START THE DATA

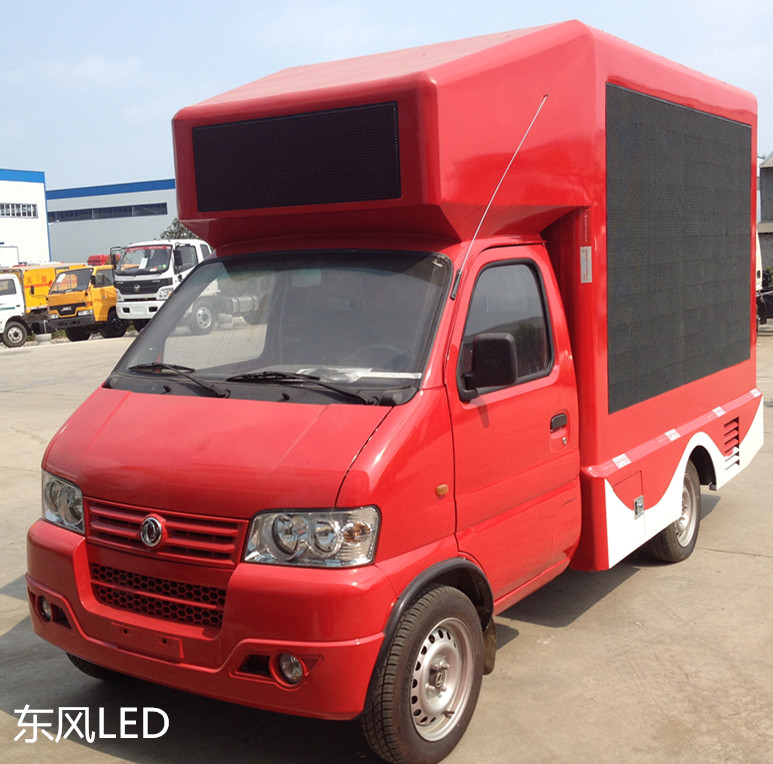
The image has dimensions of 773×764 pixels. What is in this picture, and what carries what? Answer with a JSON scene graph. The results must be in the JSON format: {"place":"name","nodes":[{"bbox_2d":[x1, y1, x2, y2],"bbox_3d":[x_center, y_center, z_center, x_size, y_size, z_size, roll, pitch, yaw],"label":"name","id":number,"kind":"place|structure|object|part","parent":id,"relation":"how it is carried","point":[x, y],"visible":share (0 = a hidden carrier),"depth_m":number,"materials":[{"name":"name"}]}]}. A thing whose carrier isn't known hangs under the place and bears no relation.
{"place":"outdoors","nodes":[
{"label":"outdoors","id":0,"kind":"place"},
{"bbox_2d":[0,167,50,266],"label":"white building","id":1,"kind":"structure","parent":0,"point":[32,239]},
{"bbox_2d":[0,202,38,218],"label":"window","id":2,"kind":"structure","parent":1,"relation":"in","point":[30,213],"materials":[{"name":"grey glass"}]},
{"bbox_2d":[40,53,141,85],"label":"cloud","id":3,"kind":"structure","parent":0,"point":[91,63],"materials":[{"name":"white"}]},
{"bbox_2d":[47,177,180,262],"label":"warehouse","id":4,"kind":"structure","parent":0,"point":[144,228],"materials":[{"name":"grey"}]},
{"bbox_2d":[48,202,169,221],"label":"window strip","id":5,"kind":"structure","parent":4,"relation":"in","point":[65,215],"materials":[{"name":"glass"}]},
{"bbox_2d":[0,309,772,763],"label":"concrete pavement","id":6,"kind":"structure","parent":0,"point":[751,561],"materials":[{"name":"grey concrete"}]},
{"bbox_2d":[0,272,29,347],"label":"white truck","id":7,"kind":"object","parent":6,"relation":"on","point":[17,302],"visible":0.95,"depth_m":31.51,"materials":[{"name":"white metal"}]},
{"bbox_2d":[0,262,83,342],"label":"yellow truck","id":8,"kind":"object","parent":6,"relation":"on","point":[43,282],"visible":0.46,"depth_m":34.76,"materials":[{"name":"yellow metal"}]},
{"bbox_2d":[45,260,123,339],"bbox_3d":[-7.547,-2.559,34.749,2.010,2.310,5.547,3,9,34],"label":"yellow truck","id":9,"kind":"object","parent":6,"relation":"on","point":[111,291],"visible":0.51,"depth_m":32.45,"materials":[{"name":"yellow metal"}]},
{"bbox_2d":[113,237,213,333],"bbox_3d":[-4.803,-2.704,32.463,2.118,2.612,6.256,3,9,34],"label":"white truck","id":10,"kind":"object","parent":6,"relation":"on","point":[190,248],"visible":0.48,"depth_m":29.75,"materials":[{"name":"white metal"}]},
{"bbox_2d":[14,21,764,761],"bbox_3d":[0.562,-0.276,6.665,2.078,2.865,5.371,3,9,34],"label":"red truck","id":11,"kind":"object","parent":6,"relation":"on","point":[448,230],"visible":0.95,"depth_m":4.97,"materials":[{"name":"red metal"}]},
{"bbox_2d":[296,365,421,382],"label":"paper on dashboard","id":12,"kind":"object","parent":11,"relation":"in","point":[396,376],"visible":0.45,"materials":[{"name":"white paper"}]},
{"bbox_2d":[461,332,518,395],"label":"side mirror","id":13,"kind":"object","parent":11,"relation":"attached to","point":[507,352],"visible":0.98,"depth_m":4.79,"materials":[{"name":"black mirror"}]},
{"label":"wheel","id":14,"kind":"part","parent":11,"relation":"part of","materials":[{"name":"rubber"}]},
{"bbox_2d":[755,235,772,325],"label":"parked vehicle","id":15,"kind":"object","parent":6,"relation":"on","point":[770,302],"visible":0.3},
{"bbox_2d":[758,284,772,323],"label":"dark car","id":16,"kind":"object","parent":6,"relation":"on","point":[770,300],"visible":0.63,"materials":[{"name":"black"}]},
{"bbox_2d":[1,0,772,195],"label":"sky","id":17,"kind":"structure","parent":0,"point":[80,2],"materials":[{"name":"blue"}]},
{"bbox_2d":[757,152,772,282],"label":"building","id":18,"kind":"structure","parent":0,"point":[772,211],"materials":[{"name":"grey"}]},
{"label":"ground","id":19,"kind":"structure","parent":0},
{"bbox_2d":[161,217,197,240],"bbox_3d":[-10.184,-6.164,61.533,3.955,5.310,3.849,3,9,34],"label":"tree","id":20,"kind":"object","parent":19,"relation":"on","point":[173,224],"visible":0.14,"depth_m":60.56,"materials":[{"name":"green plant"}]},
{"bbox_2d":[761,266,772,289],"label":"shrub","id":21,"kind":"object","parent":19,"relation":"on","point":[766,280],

END THE DATA

● TRY IT:
Everything in the listing except the pictures must come back exactly as written.

● RESPONSE TO THIS EXERCISE:
The image has dimensions of 773×764 pixels. What is in this picture, and what carries what? Answer with a JSON scene graph. The results must be in the JSON format: {"place":"name","nodes":[{"bbox_2d":[x1, y1, x2, y2],"bbox_3d":[x_center, y_center, z_center, x_size, y_size, z_size, roll, pitch, yaw],"label":"name","id":number,"kind":"place|structure|object|part","parent":id,"relation":"how it is carried","point":[x, y],"visible":share (0 = a hidden carrier),"depth_m":number,"materials":[{"name":"name"}]}]}. A thing whose carrier isn't known hangs under the place and bears no relation.
{"place":"outdoors","nodes":[
{"label":"outdoors","id":0,"kind":"place"},
{"bbox_2d":[0,167,50,266],"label":"white building","id":1,"kind":"structure","parent":0,"point":[32,239]},
{"bbox_2d":[0,202,38,218],"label":"window","id":2,"kind":"structure","parent":1,"relation":"in","point":[30,213],"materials":[{"name":"grey glass"}]},
{"bbox_2d":[40,53,141,85],"label":"cloud","id":3,"kind":"structure","parent":0,"point":[91,63],"materials":[{"name":"white"}]},
{"bbox_2d":[47,177,180,262],"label":"warehouse","id":4,"kind":"structure","parent":0,"point":[144,228],"materials":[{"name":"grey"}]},
{"bbox_2d":[48,202,169,221],"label":"window strip","id":5,"kind":"structure","parent":4,"relation":"in","point":[65,215],"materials":[{"name":"glass"}]},
{"bbox_2d":[0,309,772,763],"label":"concrete pavement","id":6,"kind":"structure","parent":0,"point":[751,561],"materials":[{"name":"grey concrete"}]},
{"bbox_2d":[0,272,29,347],"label":"white truck","id":7,"kind":"object","parent":6,"relation":"on","point":[17,302],"visible":0.95,"depth_m":31.51,"materials":[{"name":"white metal"}]},
{"bbox_2d":[0,262,83,342],"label":"yellow truck","id":8,"kind":"object","parent":6,"relation":"on","point":[43,282],"visible":0.46,"depth_m":34.76,"materials":[{"name":"yellow metal"}]},
{"bbox_2d":[45,260,123,339],"bbox_3d":[-7.547,-2.559,34.749,2.010,2.310,5.547,3,9,34],"label":"yellow truck","id":9,"kind":"object","parent":6,"relation":"on","point":[111,291],"visible":0.51,"depth_m":32.45,"materials":[{"name":"yellow metal"}]},
{"bbox_2d":[113,237,213,333],"bbox_3d":[-4.803,-2.704,32.463,2.118,2.612,6.256,3,9,34],"label":"white truck","id":10,"kind":"object","parent":6,"relation":"on","point":[190,248],"visible":0.48,"depth_m":29.75,"materials":[{"name":"white metal"}]},
{"bbox_2d":[14,21,764,761],"bbox_3d":[0.562,-0.276,6.665,2.078,2.865,5.371,3,9,34],"label":"red truck","id":11,"kind":"object","parent":6,"relation":"on","point":[448,230],"visible":0.95,"depth_m":4.97,"materials":[{"name":"red metal"}]},
{"bbox_2d":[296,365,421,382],"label":"paper on dashboard","id":12,"kind":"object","parent":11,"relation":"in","point":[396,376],"visible":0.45,"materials":[{"name":"white paper"}]},
{"bbox_2d":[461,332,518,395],"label":"side mirror","id":13,"kind":"object","parent":11,"relation":"attached to","point":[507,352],"visible":0.98,"depth_m":4.79,"materials":[{"name":"black mirror"}]},
{"label":"wheel","id":14,"kind":"part","parent":11,"relation":"part of","materials":[{"name":"rubber"}]},
{"bbox_2d":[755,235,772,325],"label":"parked vehicle","id":15,"kind":"object","parent":6,"relation":"on","point":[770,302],"visible":0.3},
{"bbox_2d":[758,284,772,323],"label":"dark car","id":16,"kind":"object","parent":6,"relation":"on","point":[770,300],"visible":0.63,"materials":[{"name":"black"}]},
{"bbox_2d":[1,0,772,195],"label":"sky","id":17,"kind":"structure","parent":0,"point":[80,2],"materials":[{"name":"blue"}]},
{"bbox_2d":[757,152,772,282],"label":"building","id":18,"kind":"structure","parent":0,"point":[772,211],"materials":[{"name":"grey"}]},
{"label":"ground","id":19,"kind":"structure","parent":0},
{"bbox_2d":[161,217,197,240],"bbox_3d":[-10.184,-6.164,61.533,3.955,5.310,3.849,3,9,34],"label":"tree","id":20,"kind":"object","parent":19,"relation":"on","point":[173,224],"visible":0.14,"depth_m":60.56,"materials":[{"name":"green plant"}]},
{"bbox_2d":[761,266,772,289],"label":"shrub","id":21,"kind":"object","parent":19,"relation":"on","point":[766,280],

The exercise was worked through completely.